Пока они перепирались, калитка отрылась, и серьезная молодая женщина вопросительно уставилась на гостей.
– Простите, мы к Элен Сигизмундовне, – уверенно произнес Фома.
– К кому мы? – тихонько охнула Аллочка.
Но, вероятно, Фома знал, что говорил, потому что женщина улыбнулась и пригласила их пройти.
– А кто это – Сигизмундовна? – прошептала на ухо зятю Аллочка.
– Это супруга Николайского. Теперь она здесь живет.
Они вошли в просторную гостиную, где их уже ждали.
Супруга несчастного Николайского представлялась Неверовым дремучей бабушкой, согнутой от горя и побелевшей от переживаний. У нее должны были быть толстые очки, плотная деревенская шаль и отсутствующий взгляд. Так, во всяком случае, им казалось. Однако навстречу им поднялась молоденькая девица, годков двадцати от роду, в коротеньком платьице и с бесконечно длинными ногами. Девушка была красива неземной красотой. Хрупкая тоненькая фигурка, детский овал лица, безупречные золотистые локоны, черные длинные ресницы, которые делали взгляд голубых глаз еще невиннее, натуральный румянец, придававший ей безгрешности, и пухлые губки с претензией на непорочность.

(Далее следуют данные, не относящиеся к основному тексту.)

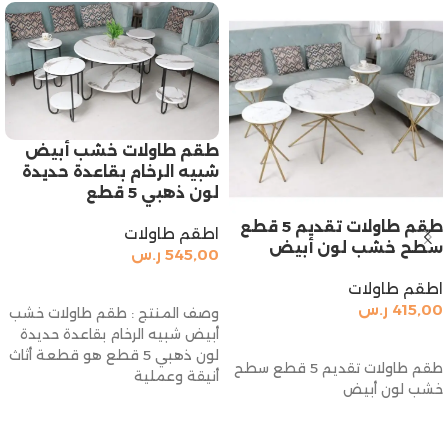
طقم طاولات خشب أبيض
شبيه الرخام بقاعدة حديدة
لون ذهبي 5 قطع
طقم طاولات تقديم 5 قطع
اطقم طاولات
سطح خشب لون أبيض
545,00
ر.س
إضافة إلى السلة
اطقم طاولات
415,00
ر.س
وصف المنتج : طقم طاولات خشب
أبيض شبيه الرخام بقاعدة حديدة
إضافة إلى السلة
لون ذهبي 5 قطع هو قطعة أثاث
طقم طاولات تقديم 5 قطع سطح
أنيقة وعملية
خشب لون أبيض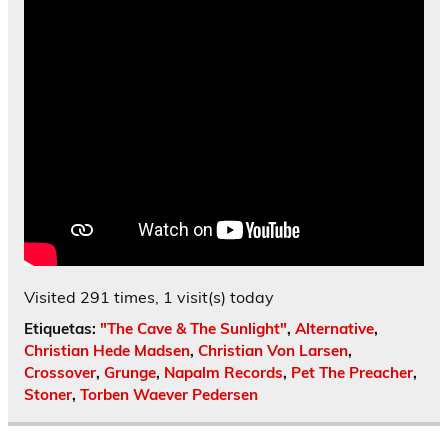
Visited 291 times, 1 visit(s) today
Etiquetas:
"The Cave & The Sunlight"
,
Alternative
,
Christian Hede Madsen
,
Christian Von Larsen
,
Crossover
,
Grunge
,
Napalm Records
,
Pet The Preacher
,
Stoner
,
Torben Waever Pedersen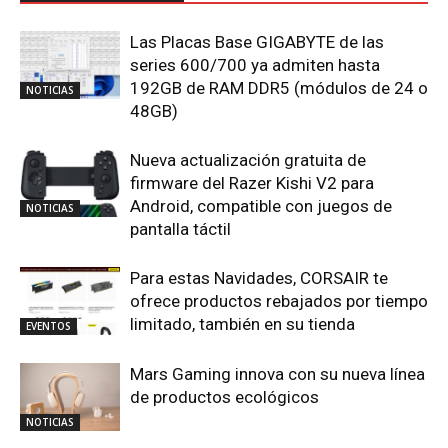
Las Placas Base GIGABYTE de las
series 600/700 ya admiten hasta
192GB de RAM DDR5 (módulos de 24 o
NOTICIAS
48GB)
Nueva actualización gratuita de
firmware del Razer Kishi V2 para
Android, compatible con juegos de
NOTICIAS
pantalla táctil
Para estas Navidades, CORSAIR te
ofrece productos rebajados por tiempo
limitado, también en su tienda
EVENTOS
Mars Gaming innova con su nueva línea
de productos ecológicos
NOTICIAS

– Вас должны были назвать Ангелиной или Анжелой, – забывшись, пролепетал Фома. – Потому что эти имена в переводе означают – ангел!
– А тебя надо было Карпом назвать, – толкнула любимого обиженная Варька. – Чтобы ты молчал как рыба. А то несешь околесицу!
Но злилась она недолго – девица казалась ангелом только до тех пор, пока не открыла рот.
– Гы! – довольно гоготнула она. – А меня родичи Валькой назвали, прикинь? А я взяла и переписалась.